══ MATERIAL FOR THIS EXERCISE ══

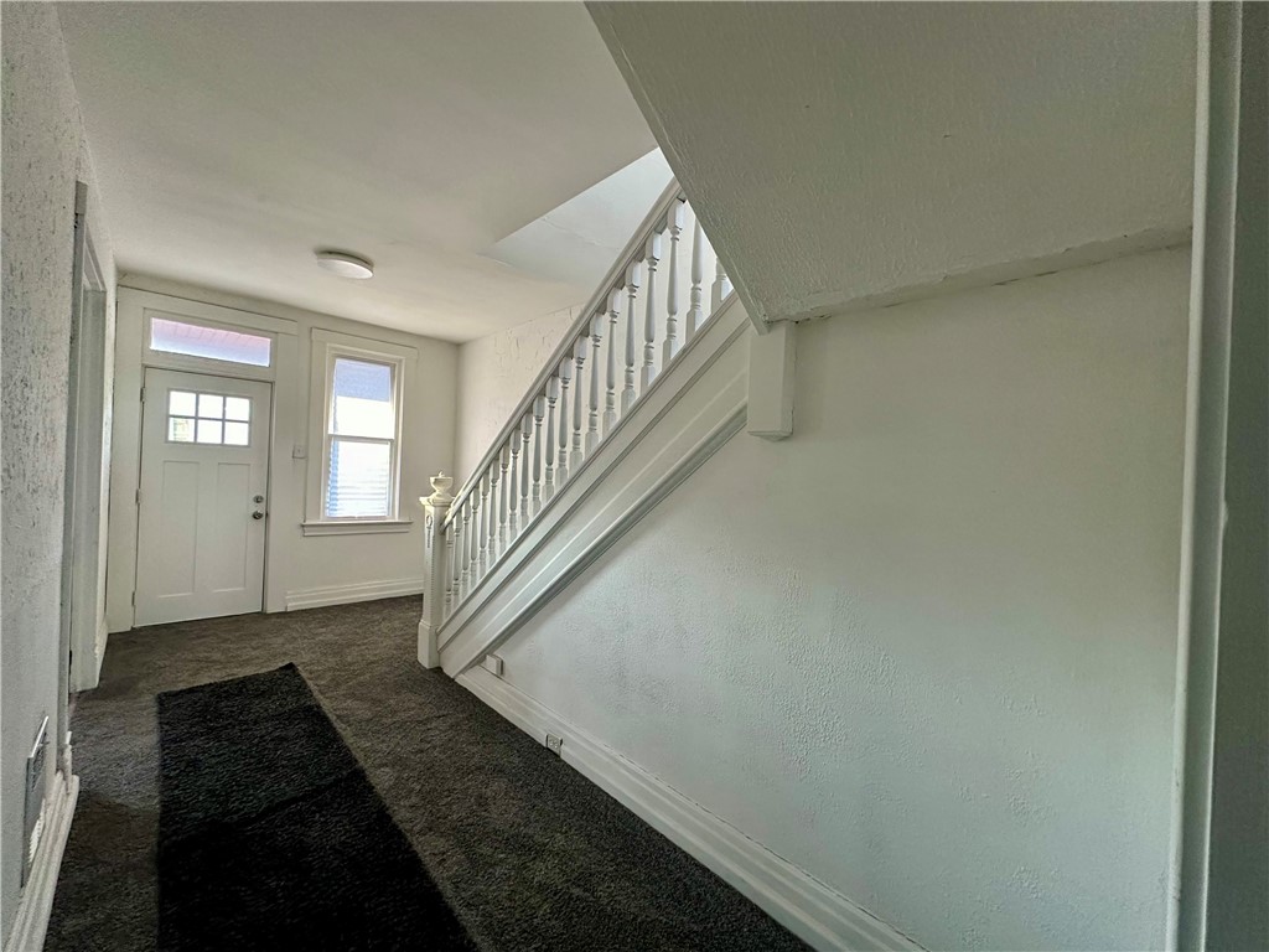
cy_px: 476
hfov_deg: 102.1
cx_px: 634
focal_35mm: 14
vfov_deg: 85.7
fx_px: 513
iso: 500
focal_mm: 2.22
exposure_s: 1/60
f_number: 2.2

═══

[INSTRUCTION]
Every line above should be reproduced exactly, please, with no pictures included.

[TASK RESPONSE]
cy_px: 476
hfov_deg: 102.1
cx_px: 634
focal_35mm: 14
vfov_deg: 85.7
fx_px: 513
iso: 500
focal_mm: 2.22
exposure_s: 1/60
f_number: 2.2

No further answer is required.